Sumbangan devisa ekspor sawit terbesar 39 miliar dollar AS (2022). Sebagai pembanding sederhana: sektor pariwisata disebut melibatkan 13 juta pekerja dan ”hanya” pernah menyumbang devisa 16 miliar dollar AS (sebelum pandemi Covid-19). Namun, pariwisata sudah diurus seorang menteri sejak lama. Jadi, kenapa timses masih ragu dan terkesan tak pede (percaya diri)?

Pada saat yang bersamaan, organisasi dan perusahaan perkebunan sawit bisa menjadi ”teman kolaboratif” pemerintah dalam mempromosikan decent work dan tujuan SDGs di perdesaan. Secara organisasi, jaringan perusahaan sawit mungkin setara dengan organisasi TNI (Tentara Nasional Indonesia). Menjangkau pelosok desa. Sawit ada di ribuan desa sawit di 160 kabupaten.

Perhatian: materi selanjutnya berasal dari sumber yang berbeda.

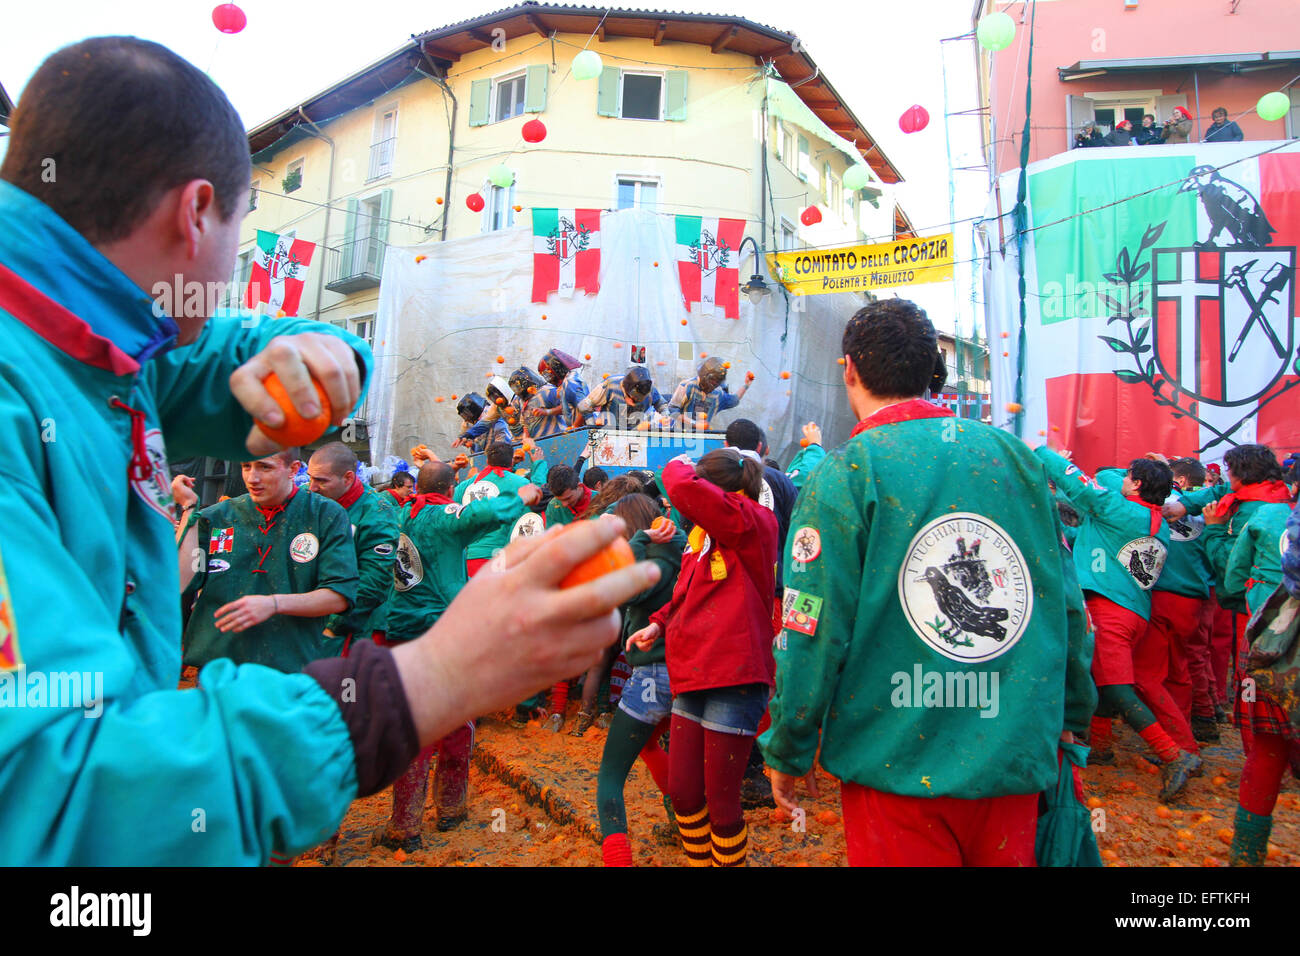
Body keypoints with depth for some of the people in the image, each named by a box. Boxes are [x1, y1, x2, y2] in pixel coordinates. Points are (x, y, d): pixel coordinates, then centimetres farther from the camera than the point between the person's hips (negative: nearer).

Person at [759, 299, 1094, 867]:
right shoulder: (1013, 456, 2)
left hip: (900, 766, -4)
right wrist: (1071, 716, 21)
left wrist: (786, 753, -1)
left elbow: (814, 634, -14)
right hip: (1016, 756, 5)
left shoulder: (844, 475, -13)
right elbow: (1067, 604, 7)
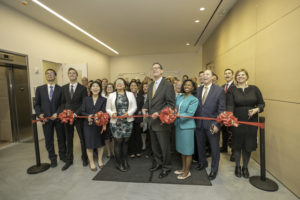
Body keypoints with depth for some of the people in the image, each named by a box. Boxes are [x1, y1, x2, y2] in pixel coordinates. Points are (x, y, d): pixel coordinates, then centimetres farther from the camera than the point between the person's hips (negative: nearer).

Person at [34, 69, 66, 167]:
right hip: (46, 118, 1)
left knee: (61, 138, 10)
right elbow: (37, 104, 7)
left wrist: (57, 113, -14)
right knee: (49, 140, 9)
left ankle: (62, 155, 29)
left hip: (58, 117, -1)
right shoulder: (39, 89, 7)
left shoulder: (60, 89, 1)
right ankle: (53, 158, 25)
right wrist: (40, 114, -9)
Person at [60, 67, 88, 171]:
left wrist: (76, 113, -17)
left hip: (79, 116, -3)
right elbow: (63, 102, 10)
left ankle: (84, 158, 26)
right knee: (69, 139, 13)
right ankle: (69, 160, 28)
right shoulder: (64, 88, 8)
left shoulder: (82, 88, -4)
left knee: (82, 138, 8)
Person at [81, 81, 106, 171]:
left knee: (100, 143, 10)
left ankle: (100, 160, 32)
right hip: (88, 125, 1)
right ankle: (91, 162, 25)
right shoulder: (86, 99, 6)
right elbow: (82, 111, 2)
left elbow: (104, 112, -7)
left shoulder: (103, 100, 1)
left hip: (99, 125, 0)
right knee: (89, 144, 5)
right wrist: (88, 116, -18)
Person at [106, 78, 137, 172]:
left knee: (125, 141, 9)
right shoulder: (111, 95, 8)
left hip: (128, 121, 1)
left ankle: (125, 161, 26)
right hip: (116, 122, -1)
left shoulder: (130, 94, 8)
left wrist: (128, 113, -14)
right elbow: (108, 109, 7)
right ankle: (119, 163, 16)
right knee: (118, 141, 0)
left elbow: (134, 107, 2)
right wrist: (112, 113, -13)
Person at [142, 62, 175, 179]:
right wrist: (145, 108, -3)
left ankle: (166, 167, 28)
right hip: (152, 121, 7)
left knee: (164, 146, 8)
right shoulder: (151, 85, 12)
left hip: (162, 121, -7)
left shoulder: (168, 85, -11)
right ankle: (158, 163, 40)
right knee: (154, 145, 20)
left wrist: (159, 113, -24)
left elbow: (171, 104, -15)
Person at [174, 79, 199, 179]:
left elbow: (190, 114, -17)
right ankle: (183, 168, 34)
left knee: (187, 149, 5)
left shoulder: (194, 100, -8)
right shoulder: (179, 97, 8)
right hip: (178, 125, 6)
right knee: (181, 148, 17)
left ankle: (187, 171, 22)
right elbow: (175, 108, 12)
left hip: (187, 126, -6)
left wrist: (178, 115, -25)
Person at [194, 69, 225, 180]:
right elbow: (196, 106, 5)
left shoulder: (219, 90, -6)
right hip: (199, 123, 4)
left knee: (214, 147, 12)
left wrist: (217, 124, -16)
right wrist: (195, 120, -3)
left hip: (212, 124, -4)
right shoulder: (198, 89, 6)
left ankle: (214, 169, 33)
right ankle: (202, 162, 45)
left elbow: (221, 109, -9)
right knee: (200, 145, 20)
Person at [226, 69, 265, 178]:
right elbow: (230, 105, -13)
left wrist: (256, 110, -15)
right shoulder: (232, 90, -3)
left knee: (248, 144, 12)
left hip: (251, 121, 2)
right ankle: (237, 166, 32)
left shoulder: (254, 89, 3)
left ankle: (245, 167, 33)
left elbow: (262, 103, 6)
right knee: (237, 144, 11)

Perdesaan yang digadang-gadang sebagai pusat pertumbuhan ekonomi baru tentu harus berkualitas. Perdesaan juga menjadi pusat sistem pangan (food security system). Pembangunan perdesaan juga harus memenuhi keberlanjutan sesuai indikator SDGs. Mampu menahan urbanisasi. Perdesaan yang layak anak, ramah perempuan, pekerjaan yang menyejahterakan dan berkelanjutan. Ada perlindungan sosial dan aman dari risiko (K3).

Korporasi sawit memiliki praktik baik dari semua indikator dan tujuan SDGs. Gabungan Pengusaha Kelapa Sawit Indonesia sudah melakukan dua inisiatif penting berupa panduan dan kompilasi praktik baik ”Sawit Ramah Perempuan dan Anak”. Ini siap untuk dibagikan, dipromosikan, dan diimplementasikan.

Inisiatif dan aksi yang lebih luas tentu membutuhkan otoritas pemerintah melalui regulasi, kolaborasi. Terlebih lagi dalam era otonomi, inisiatif dan kreativitas pemerintah daerah menjadi sangat penting. Terlebih porsi pekerja informal di sawit cukup besar. Tidak kurang dari 42 persen sawit nasional dimiliki petani yang serba informal. Di sinilah peran usulan lembaga kementerian yang dimaksud sebagai regulator, inisiator, dan kolaborator.